Trimethylorthoacetate (3.2 mL, 25.1 mmol, 2.1 eq) was added to a cold (0° C.) mixture of ammonium hypophosphite (1.0 g, 12.0 mmol, 1.0 eq) and toluene (5 mL). The slurry was cooled to ˜0° C. and inerted. Methane sulphonic acid (0.84 mL, 12.7 mmol, 1.05 eq) was charged (exothermic) during 4 minutes (Tiwas kept below 10° C.). The reaction was stirred at 0° C. and after 1 hour GC-analysis showed ˜50% conversion to the desired product. After 3 hours the reaction mixture was quenched by the addition of saturated aqueous sodium hydrogen carbonate (3.6 mL). After phase separation the organic layer was concentrated to a colourless oil (0.21 g, GC-purity ˜92%, yield ˜10%).

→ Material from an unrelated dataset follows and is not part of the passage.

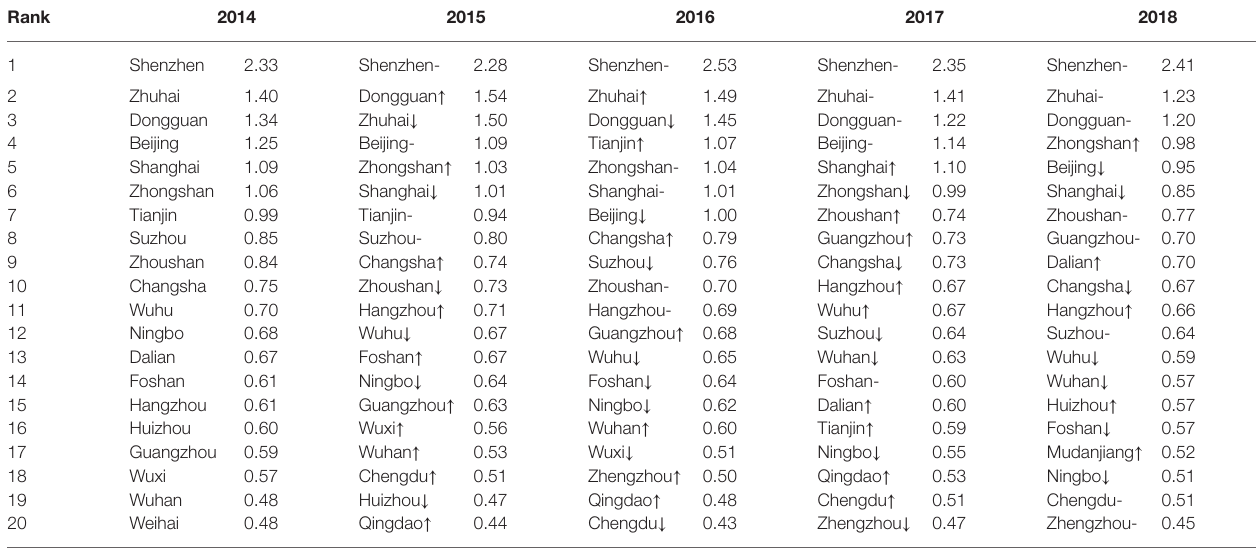
TABLE 3 | Results of the evaluation of high-quality economic development of cities.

Synthesis of methyl(dimethoxymethyl)phosphinate using methane-sulphonic acid

Trimethylorthoformate (2.8 mL, 25.6 mmol, 2.1 eq) was added to a cold (0° C.) mixture of ammonium hypophosphite (1.0 g, 12.0 mmol, 1.0 eq) and toluene (5 mL). The slurry was cooled to ˜0° C. and inerted. Methane sulphonic acid (0.84 mL, 12.7 mmol, 1.05 eq) was charged (exothermic) during 4 minutes (Tiwas kept below 10° C.). The reaction was stirred at 0° C. and after 1 hour GC-analysis showed ˜84% conversion to the desired product. After 3 hours the reaction mixture was quenched by the addition of saturated aqueous sodium hydrogen carbonate (3.6 mL). After phase separation the organic layer was concentrated to a colourless oil (0.12 g, GC-purity ˜78%, yield ˜7%).